The event was called a "March Against Scoundrels", and it sought to draw attention to how uncool it was of President Vladimir Putin to approve the Parliament's adoption ban as part of what the New York Times describes as "a broader law retaliating against the United States for the so-called Magnitsky Act, an effort to punish Russian officials accused of human rights violations." The ban, though, has deeper retaliatory roots. The Times explains that Russian leaders have long complained that sentences handed down to American adoptive parents convicted of abusing or neglecting their Russian children have been too lenient (the ban was named after Dmitri Yakovlev, a toddler who died of heatstroke in Virginia in 2008 after his adoptive father left him in parked car for nine hours).

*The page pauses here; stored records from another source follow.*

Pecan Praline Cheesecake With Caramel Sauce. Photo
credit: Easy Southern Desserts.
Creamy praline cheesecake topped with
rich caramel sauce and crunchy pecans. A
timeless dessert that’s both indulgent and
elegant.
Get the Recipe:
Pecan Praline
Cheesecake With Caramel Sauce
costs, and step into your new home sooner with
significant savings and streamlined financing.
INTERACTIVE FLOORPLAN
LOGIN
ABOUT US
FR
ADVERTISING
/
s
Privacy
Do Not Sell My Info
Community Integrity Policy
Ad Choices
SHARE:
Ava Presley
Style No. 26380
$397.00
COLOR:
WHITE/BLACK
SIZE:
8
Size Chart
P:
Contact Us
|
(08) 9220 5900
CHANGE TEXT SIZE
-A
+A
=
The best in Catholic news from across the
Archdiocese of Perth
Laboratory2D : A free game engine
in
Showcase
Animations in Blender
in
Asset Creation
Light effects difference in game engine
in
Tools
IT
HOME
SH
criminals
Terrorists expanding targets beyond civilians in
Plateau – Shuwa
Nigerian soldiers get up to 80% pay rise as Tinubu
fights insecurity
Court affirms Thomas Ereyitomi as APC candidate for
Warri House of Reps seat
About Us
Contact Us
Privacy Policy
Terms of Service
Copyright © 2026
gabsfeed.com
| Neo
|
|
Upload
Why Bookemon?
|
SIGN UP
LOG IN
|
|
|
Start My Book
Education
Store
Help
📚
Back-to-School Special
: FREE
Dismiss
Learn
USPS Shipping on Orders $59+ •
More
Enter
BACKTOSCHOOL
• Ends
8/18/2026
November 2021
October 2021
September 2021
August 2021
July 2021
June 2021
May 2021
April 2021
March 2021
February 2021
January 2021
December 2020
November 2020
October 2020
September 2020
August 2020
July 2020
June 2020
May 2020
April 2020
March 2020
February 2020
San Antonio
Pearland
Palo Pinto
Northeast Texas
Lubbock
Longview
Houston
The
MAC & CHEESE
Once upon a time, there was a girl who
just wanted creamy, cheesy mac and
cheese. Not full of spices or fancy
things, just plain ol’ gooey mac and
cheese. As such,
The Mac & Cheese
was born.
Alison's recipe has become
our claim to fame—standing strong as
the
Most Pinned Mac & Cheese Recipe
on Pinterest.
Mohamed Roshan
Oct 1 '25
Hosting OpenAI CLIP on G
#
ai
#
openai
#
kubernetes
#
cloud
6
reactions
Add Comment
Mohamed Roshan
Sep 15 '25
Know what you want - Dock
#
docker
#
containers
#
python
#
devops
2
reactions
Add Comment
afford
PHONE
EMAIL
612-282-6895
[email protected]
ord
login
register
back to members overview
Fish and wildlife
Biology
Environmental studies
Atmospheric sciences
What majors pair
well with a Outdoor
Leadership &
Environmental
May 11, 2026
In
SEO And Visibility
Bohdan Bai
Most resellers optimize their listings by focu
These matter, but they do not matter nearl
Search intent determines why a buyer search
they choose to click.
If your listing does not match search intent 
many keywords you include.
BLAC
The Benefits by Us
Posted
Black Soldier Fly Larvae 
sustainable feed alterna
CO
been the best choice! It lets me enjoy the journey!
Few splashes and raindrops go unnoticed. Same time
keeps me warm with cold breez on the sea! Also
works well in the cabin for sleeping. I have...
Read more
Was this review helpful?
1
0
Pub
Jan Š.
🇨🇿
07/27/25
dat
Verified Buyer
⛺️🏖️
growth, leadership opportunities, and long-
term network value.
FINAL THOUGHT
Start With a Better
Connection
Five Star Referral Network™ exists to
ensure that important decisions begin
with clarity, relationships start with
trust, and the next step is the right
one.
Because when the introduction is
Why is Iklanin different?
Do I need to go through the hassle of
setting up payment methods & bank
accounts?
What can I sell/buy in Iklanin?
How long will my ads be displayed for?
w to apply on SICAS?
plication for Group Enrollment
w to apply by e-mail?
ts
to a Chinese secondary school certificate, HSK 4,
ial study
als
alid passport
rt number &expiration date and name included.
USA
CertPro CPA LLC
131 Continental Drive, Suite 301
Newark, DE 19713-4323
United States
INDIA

That admittedly disheartening story, however, has not convinced many Russians that the government is acting in the best interests of orphaned children. Of the 650,000-plus Russian children who live in foster care, about 120,000 are eligible for adoption, though, since many of them are sick and disabled, the likelihood that they'll all find homes is pretty low. Those odds got worse when Parliament passed the American adoption ban, though, to be be fair, a contingent of high-ranking officials dissented from the ban's passage. Moreover, a December poll released by the Public Opinion Foundation showed that only a 56-percent majority of Russians approved of the adoption ban, probably because it's difficult, no matter how much bad blood exists between nations, to politicize the plight of the helpless and expect broad popular support.